What the exercise asks:
Copy each line in the data that includes the word "octubre".

[Opening Records to process section]

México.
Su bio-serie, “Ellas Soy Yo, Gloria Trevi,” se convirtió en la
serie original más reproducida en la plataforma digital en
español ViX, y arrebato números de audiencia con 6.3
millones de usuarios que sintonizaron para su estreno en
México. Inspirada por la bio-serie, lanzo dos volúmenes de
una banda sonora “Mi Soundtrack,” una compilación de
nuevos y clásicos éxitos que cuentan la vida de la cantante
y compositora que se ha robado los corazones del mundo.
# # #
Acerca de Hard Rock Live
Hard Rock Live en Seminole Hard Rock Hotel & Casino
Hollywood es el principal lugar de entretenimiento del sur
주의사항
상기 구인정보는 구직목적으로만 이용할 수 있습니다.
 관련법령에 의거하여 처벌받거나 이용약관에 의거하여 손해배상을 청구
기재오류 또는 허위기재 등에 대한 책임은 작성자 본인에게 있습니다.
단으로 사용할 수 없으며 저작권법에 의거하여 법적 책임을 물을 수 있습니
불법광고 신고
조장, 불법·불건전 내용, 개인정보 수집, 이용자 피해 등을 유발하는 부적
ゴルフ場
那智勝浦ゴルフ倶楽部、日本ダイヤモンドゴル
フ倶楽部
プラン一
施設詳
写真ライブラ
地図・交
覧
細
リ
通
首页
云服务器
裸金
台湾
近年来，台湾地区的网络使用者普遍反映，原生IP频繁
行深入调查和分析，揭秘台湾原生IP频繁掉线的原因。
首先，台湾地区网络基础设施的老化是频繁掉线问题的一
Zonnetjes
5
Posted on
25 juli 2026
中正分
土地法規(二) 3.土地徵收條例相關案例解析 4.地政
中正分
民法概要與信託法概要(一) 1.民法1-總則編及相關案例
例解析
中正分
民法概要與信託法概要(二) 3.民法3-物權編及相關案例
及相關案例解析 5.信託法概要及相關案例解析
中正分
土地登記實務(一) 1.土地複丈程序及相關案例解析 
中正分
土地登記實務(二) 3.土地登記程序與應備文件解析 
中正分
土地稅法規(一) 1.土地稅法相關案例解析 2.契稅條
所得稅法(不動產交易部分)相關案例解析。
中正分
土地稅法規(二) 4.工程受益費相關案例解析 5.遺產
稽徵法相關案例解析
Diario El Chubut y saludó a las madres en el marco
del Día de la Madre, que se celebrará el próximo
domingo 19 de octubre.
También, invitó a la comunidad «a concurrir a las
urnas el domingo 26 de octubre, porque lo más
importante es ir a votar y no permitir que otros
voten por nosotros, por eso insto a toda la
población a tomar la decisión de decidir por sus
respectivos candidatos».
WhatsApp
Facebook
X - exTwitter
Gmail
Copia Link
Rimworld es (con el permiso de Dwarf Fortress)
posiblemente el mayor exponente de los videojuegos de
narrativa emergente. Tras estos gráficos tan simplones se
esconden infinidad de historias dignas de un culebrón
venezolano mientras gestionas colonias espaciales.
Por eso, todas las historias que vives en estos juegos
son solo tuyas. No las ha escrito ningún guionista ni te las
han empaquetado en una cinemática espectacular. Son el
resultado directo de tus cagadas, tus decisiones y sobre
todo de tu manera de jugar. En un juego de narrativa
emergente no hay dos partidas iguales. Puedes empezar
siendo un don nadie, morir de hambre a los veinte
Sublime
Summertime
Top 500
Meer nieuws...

[Closing Records to process section]
[Opening Records to process section]

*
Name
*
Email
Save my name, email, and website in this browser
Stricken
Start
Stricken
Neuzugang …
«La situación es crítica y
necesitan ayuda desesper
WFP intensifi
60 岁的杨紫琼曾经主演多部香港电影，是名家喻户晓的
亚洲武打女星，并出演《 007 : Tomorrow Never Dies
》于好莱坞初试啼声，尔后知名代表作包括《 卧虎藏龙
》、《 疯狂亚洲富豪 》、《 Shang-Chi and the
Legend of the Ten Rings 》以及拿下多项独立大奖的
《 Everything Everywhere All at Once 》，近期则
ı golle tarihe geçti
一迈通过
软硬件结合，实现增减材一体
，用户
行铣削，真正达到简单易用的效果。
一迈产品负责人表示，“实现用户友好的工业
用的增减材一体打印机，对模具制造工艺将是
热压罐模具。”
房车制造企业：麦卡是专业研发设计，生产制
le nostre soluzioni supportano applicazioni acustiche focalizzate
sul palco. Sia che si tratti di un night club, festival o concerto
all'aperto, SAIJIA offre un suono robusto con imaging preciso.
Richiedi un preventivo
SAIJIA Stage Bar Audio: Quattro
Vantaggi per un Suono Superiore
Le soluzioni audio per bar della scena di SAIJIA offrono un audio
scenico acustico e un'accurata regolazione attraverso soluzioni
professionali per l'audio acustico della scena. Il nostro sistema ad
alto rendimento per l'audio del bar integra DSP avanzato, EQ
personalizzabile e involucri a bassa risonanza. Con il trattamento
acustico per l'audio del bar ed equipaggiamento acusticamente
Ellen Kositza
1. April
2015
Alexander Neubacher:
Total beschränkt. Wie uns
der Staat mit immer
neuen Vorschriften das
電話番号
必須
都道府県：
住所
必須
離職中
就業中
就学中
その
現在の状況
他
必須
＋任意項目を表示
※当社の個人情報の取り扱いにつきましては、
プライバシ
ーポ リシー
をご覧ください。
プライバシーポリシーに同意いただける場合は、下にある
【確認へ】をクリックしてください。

[Closing Records to process section]

Written solution:
domingo 19 de octubre.
urnas el domingo 26 de octubre, porque lo más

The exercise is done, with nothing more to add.